Severe bodily pain/ unable to follow ordinary pursuits for 20 days
The mere fact that the injured was confined to the hospital for more than 20 days
would not be enough to conclude that he was unable to follow his ordinary pursuits during
the period.40 Complainant may remain in the hospital for more than 20 days but if there is
no evidence that he was in severe physical pain, the offence is simple hurt.41 It must also be
proved that during his confinement in the hospital, he was unable to follow his ordinary
pursuits.42 A disability for 20 days constitutes grievous hurt, if it is less than that period,
then the offence is hurt.43 However, in another case, it was held that “unless special
circumstances are alleged, the fact that the victim was admitted in a government hospital
will itself prove that she was unable to follow her ordinary pursuits”.44 But again, “mere
remaining in the hospital for 20 days or more cannot be itself equated with the patient
remaining unable to follow his ordinary pursuits”.34 Similarly, it was again held that merely
because an injured remained in hospital for 20 or more days does not permit the court to
presume that Clause Eighthly to S 320 IPC is attracted without any evidence to that effect.45
In contrast to this, in a recent case, where a doctor had noted two injuries, one on the
left side of the chest (depth not probed) and one on the left shoulder (bone deep), but had
not stated either injury to be “dangerous to life” though he had noted that at the time of
admission, the general condition of the patient was bad and that pulse was not recordable,
the Hon’ble Supreme Court declared the injuries to be grievous as the patient had to remain
in the hospital for 15 days.46
Where the injured was treated in a hospital, the opinion of the medical officer
attending to him is relevant on the point of his disability, but by no means conclusive.47 In
judging of the probability, it must be remembered that the medical witness is no more
qualified than any other witness of ordinary experience and knowledge of human nature. It
is not correct to say that the fact that an injured person was in severe bodily pain for a period
of 20 days or that he was unable to follow his ordinary pursuits for the said period can only
be established by medical evidence and by no other evidence. The medical evidence may be
more reliable but not legally necessary.48
What is “ordinary pursuits” is not defined. Will ordinary pursuits of an artist, a
doctor, an engineer, a vagabond, etc. differ?

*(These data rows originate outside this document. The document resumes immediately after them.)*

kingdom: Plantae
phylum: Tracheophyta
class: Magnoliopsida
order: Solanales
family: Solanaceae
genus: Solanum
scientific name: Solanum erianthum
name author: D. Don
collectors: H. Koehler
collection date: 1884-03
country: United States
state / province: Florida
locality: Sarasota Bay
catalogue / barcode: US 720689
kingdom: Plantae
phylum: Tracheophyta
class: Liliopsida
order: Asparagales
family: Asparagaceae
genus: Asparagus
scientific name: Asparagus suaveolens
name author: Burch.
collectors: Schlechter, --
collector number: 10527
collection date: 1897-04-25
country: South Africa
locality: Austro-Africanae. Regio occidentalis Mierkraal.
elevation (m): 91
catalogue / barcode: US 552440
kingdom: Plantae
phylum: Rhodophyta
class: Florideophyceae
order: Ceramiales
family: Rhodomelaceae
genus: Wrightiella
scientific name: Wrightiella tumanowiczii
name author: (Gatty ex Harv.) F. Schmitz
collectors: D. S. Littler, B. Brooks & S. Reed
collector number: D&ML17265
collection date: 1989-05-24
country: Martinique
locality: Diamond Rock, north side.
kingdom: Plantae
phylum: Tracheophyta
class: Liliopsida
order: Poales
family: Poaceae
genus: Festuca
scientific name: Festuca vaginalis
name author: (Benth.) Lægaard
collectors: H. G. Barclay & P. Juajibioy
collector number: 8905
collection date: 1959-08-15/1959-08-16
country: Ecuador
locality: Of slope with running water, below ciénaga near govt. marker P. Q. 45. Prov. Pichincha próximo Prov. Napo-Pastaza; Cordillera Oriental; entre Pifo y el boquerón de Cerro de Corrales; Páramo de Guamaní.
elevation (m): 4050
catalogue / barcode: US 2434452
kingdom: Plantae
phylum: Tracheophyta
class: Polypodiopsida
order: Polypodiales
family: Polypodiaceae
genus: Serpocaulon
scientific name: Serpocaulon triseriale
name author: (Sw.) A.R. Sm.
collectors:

How much pain is severe? Is it not a subjective thing? Severe pain for one person
may be bearable pain for the other. In this case, how will intention of the accused and also
that of the victim be judged?
Conclusion:
Section 320 of the Indian penal Code defines grievous hurt and gives an exhaustive
list of all injuries which fall in this category. The interpretations by the learned courts have
always been dynamic, in tune with the times. Where the findings by the doctors and the
laboratories are unambiguous, the courts do not hesitate in pronouncing judgments based
on these scientific facts. However, in those cases, where the reports are inconclusive, the
Hon’ble Courts form their own opinions based on the facts of the case, taking in to
consideration all the aspects of the case, as well as the newer concepts and treatment
techniques.
It would be better for the doctors to stick to the scientific facts of the case while
opining about the nature of the said injuries and leave it to the Hon’ble Courts to form their
opinion based on a holistic view of the case. Finally, it should always be borne in mind that
the doctor’s opinion as to the nature of the injury, whether simple or grievous, is to guide
the investigative agencies only and the final decision rests with the Hon’ble Courts.